La professoressa Mantini ha proseguito il racconto storico analizzando, però, il periodo rinascimentale attraverso lettere in cui lo zafferano è al centro della narrazione epistolare. È stato anche approfondito il ruolo delle gabelle sullo zafferano e dei mercanti tedeschi nel periodo, ma anche il blocco del commercio dovuto alla peste del 1656 e la necessità di far ripartire la coltivazione in seguito di questo evento.

È stata poi la volta della dottoressa Iezzone, la quale ha illustrato quanto L’Aquila fosse un importante centro di produzione dello zafferano durante il periodo Regno di Napoli. “L’Aquila era conosciuta in tutto il regno e nel comprensorio c’era un fitto calendario di eventi dove mercanti e produttori potevano incontrarsi senza mancare alcun evento in quanto era tutto perfettamente calendarizzato. La città era un importante polo con i centri limitrofi ed era un luogo di collegamento con gli stati confinanti. Bisogna pensare il confine non come un limite ma come una cerniera di comunicazione, non una barriera”, ha affermato la dottoressa nel suo intervento.

L’intervento di Pezzuto ha portato alla luce una nuova scoperta: dagli studi fatti su un’acquaforte rappresentante la ‘Madonna della Misericordia’ di Francesco Bedeschini si è scoperto che la carta su cui questa è incisa, di evidente colore giallo, è stata tinta con lo zafferano. “In vent’anni di studio è la prima volta che mi capita di vedere una cosa del genere, anche perché la carta ha un colore giallo molto intenso. Abbiamo notizia che dopo aver comprato la matrice per l’acquaforte e la carta, sia stato acquistato lo zafferano perché, per dare una connotazione estetica, si è scelto di usare una carta tinta”, ha spiegato Pezzuto.

La professoressa Pittia nell’esporre il progetto P.O.L.I.S, che opera sulle filiere regionali delle piante officinali, in particolare luppolo e zafferano, ha descritto gli esiti delle analisi laboratoriali, effettuate con tecniche analitiche e diagnostiche, sulla crocina e sugli aromi dello zafferano. Ha inoltre proposto il risultato di uno studio fatto sulla liofilizzazione degli stimmi con tabelle esplicative che chiarivano come il prodotto ottenuto con questa tecnica abbia fornito dati costanti e valori qualitativi alti.

I petali sono stati al centro dell’intervento della professoressa Speranza: negli studi effettuati le note proprietà antinfiammatorie dello zafferano sono state riscontrate nei fiori. I petali dello zafferano, utilizzati dopo processi di estrazione di alcuni composti chimici, sono attualmente oggetto di studio per il trattamento di malattie croniche come la colite ulcerosa e il morbo di Chron.
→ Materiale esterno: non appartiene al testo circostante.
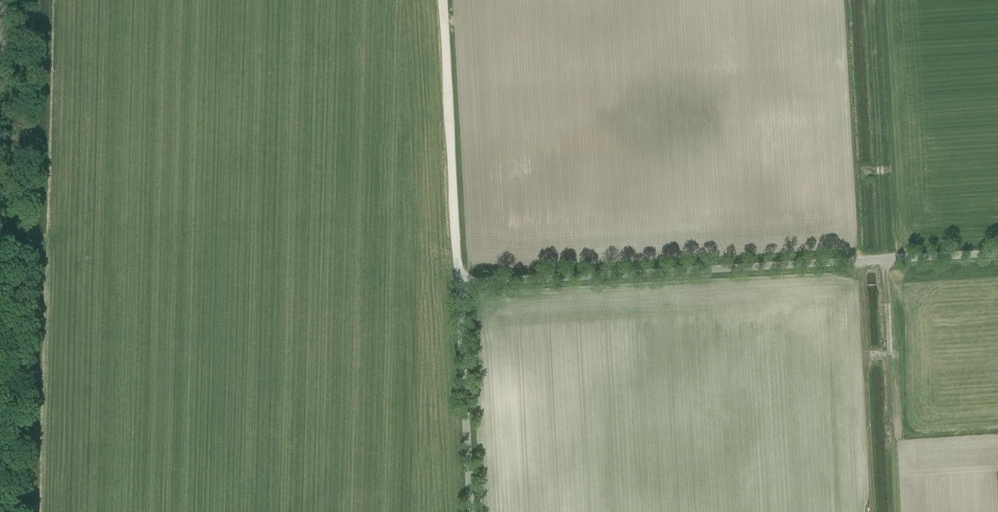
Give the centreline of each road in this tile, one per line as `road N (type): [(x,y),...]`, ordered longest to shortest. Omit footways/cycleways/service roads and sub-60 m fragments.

Gli esiti finora ottenuti sono stati dettagliatamente esposti nell’intervento della dottoressa Panella, parte del team di studi di Speranza.

In conclusione, la professoressa D’Alessandro, autrice della pubblicazione “La salute ha l’oro in bocca”, realizzata con il sostegno dell’Università dell’Aquila, della cooperativa Altopiano di Navelli e della Onlus Salute Donna, e distribuita ai presenti, ha approfondito nell’incontro le proprietà antitumorali della spezia e i risultati ottenuti attraverso la somministrazione di zafferano e dei principali carotenoidi di cui è composto, crocina e crocetina, per il trattamento e la prevenzione nelle formazioni tumorali.

Al termine dell’incontro il Christian Di Fiore Trio, con il suo concerto, ha proposto il suo viaggio musicale nella tradizione molisana e abruzzese, ma con contaminazioni contemporanee e estere.

La stagione della raccolta dello zafferano, intanto, si è conclusa domenica scorsa con il “Concerto di fine raccolto” che ha chiuso per il 2024 la rassegna “Zafferano: coltura è/e cultura”.